# Data
────
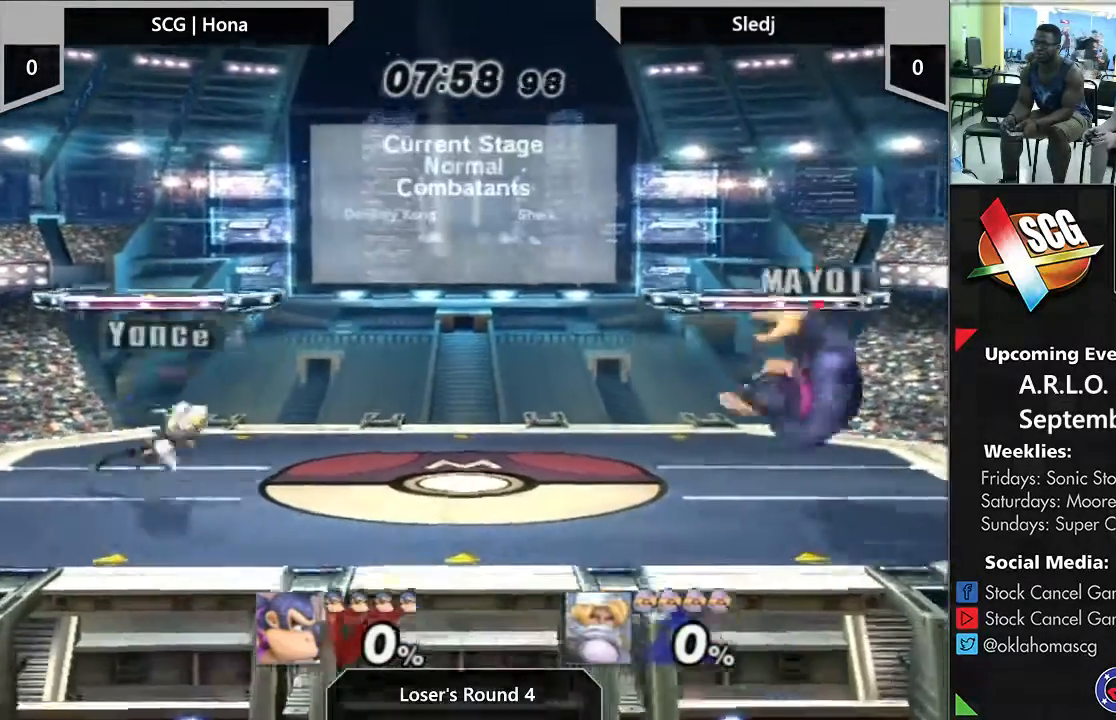
Gameplay with a controller (Nintendo layout); each line is a JSON object with the inputs held at the frame after it. "events" lists button and stick changes between this image and that frame as [ms after this image, input, new state], when the widget could be followed in between. Not read: L3 R2 R3.
{"buttons": ["Y"], "left_stick": "down-left", "right_stick": "center", "events": [[83, "left_stick", "center"], [233, "Y", "down"], [333, "left_stick", "left"], [417, "left_stick", "down-left"]]}
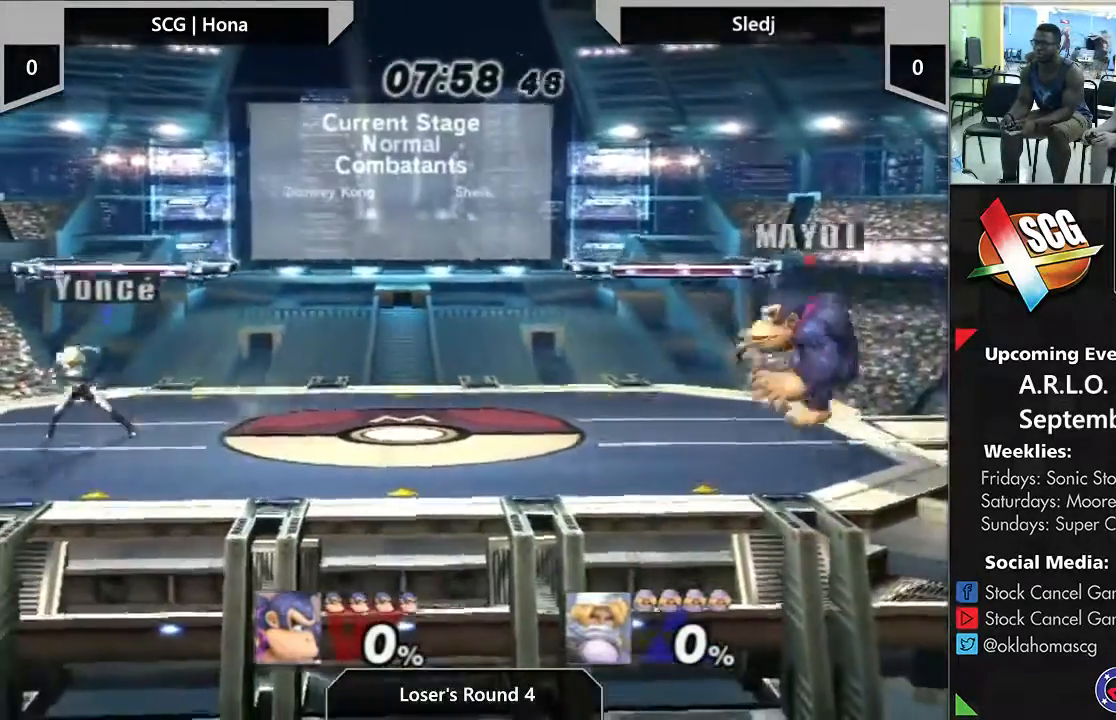
{"buttons": [], "left_stick": "left", "right_stick": "center", "events": [[167, "Y", "up"], [233, "left_stick", "center"], [350, "left_stick", "right"], [450, "left_stick", "left"]]}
────
# Problem requirements
Lines containing the string "buttons" in the material: report how many there are, with no added words.

# Answer to this problem
2